TEXT SECTION:
The mask-making project has brought the Syrian family together again with their friends from Temple Beth Elohim in Wellesley, the socially active synagogue that sponsored their 2017 resettlement. Volunteers from the temple rented and furnished the Hayanis’ new home in Framingham, greeted them at the airport in Boston when they arrived, and served for months as a surrogate extended family, providing child care, rides to job interviews, and daily help navigating American culture.
Now, partnered again on the mask-making project, some of the same suburban volunteers who guided his first steps toward assimilation are taking direction from the Syrian tailor on the finer points of sewing.
“To see these new Americans looking for ways to give back is heartwarming and joyous," said Michael Gilman, a member of the temple who is leading the mask project. "It restores hope, and lets us know that kindness remains the driving force, whatever our religion or belief system.”

ACTIONS TO TAKE:
1. Decide whether each statement agrees with the passage about the mask project, answering yes or no and quoting the words from the passage that settle it: (a) Temple volunteers rented and furnished the family's home in Framingham. (b) The volunteers met the family at an airport in New York. (c) Michael Gilman is leading the mask project.
2. Please quote the passage about the mask project from "The mask-making project has" to "navigating American culture.".
The material after the passage about the mask project isn't needed for anything here.

ENTRIES SHOWN:
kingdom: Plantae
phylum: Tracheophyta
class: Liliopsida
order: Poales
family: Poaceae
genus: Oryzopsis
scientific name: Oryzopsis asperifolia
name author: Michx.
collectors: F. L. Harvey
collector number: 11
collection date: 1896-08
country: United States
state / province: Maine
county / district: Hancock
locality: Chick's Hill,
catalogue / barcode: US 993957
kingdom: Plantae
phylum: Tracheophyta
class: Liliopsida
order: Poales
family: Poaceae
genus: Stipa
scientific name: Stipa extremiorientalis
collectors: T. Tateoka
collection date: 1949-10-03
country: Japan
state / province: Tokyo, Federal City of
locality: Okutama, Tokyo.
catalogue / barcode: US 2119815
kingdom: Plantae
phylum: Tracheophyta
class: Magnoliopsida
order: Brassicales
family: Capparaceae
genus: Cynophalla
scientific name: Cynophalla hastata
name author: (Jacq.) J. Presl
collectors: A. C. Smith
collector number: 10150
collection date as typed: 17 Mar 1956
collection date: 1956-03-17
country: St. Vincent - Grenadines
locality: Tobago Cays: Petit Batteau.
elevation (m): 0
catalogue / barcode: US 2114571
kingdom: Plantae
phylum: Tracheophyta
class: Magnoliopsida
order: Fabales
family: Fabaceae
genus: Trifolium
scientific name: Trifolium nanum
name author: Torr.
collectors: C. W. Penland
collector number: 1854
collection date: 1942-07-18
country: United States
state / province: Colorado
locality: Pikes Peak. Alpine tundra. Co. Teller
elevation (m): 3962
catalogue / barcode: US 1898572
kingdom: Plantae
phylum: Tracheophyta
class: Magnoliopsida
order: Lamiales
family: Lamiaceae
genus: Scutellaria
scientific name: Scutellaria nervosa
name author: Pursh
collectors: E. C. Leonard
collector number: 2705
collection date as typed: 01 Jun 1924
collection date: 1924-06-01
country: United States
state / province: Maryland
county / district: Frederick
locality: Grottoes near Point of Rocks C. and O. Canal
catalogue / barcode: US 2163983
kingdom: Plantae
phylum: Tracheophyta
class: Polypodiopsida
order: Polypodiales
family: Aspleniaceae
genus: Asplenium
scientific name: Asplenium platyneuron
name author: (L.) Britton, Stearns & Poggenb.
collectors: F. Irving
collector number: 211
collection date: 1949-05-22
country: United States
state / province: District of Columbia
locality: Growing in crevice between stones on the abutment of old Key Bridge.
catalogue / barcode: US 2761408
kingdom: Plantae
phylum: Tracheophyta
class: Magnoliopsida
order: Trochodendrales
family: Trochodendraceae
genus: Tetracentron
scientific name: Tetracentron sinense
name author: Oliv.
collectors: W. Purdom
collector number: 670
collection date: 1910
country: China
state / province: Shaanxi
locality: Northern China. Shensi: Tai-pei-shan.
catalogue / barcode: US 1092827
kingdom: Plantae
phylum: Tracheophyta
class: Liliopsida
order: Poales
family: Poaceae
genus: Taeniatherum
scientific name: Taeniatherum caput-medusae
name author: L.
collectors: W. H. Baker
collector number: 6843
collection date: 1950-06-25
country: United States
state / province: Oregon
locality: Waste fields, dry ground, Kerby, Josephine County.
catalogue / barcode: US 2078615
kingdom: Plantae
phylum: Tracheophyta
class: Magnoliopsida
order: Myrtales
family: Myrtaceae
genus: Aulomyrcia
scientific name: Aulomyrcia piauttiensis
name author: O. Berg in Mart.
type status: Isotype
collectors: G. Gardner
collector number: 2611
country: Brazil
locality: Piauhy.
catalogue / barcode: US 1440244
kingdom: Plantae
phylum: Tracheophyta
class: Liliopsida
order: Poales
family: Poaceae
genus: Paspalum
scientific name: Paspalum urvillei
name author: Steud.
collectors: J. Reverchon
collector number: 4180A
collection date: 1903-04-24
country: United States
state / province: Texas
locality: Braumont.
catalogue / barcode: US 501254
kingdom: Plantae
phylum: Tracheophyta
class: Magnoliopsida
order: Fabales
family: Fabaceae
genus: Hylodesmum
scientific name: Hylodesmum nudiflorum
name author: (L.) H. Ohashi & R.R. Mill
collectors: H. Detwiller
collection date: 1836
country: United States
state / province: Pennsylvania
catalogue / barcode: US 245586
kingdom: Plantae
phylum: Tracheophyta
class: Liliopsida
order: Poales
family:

YOUR RESPONSES:
1.
(a) Yes: "rented and furnished the Hayanis’ new home in Framingham"
(b) No: "greeted them at the airport in Boston"
(c) Yes: "a member of the temple who is leading the mask project"

2.
The mask-making project has brought the Syrian family together again with their friends from Temple Beth Elohim in Wellesley, the socially active synagogue that sponsored their 2017 resettlement. Volunteers from the temple rented and furnished the Hayanis’ new home in Framingham, greeted them at the airport in Boston when they arrived, and served for months as a surrogate extended family, providing child care, rides to job interviews, and daily help navigating American culture.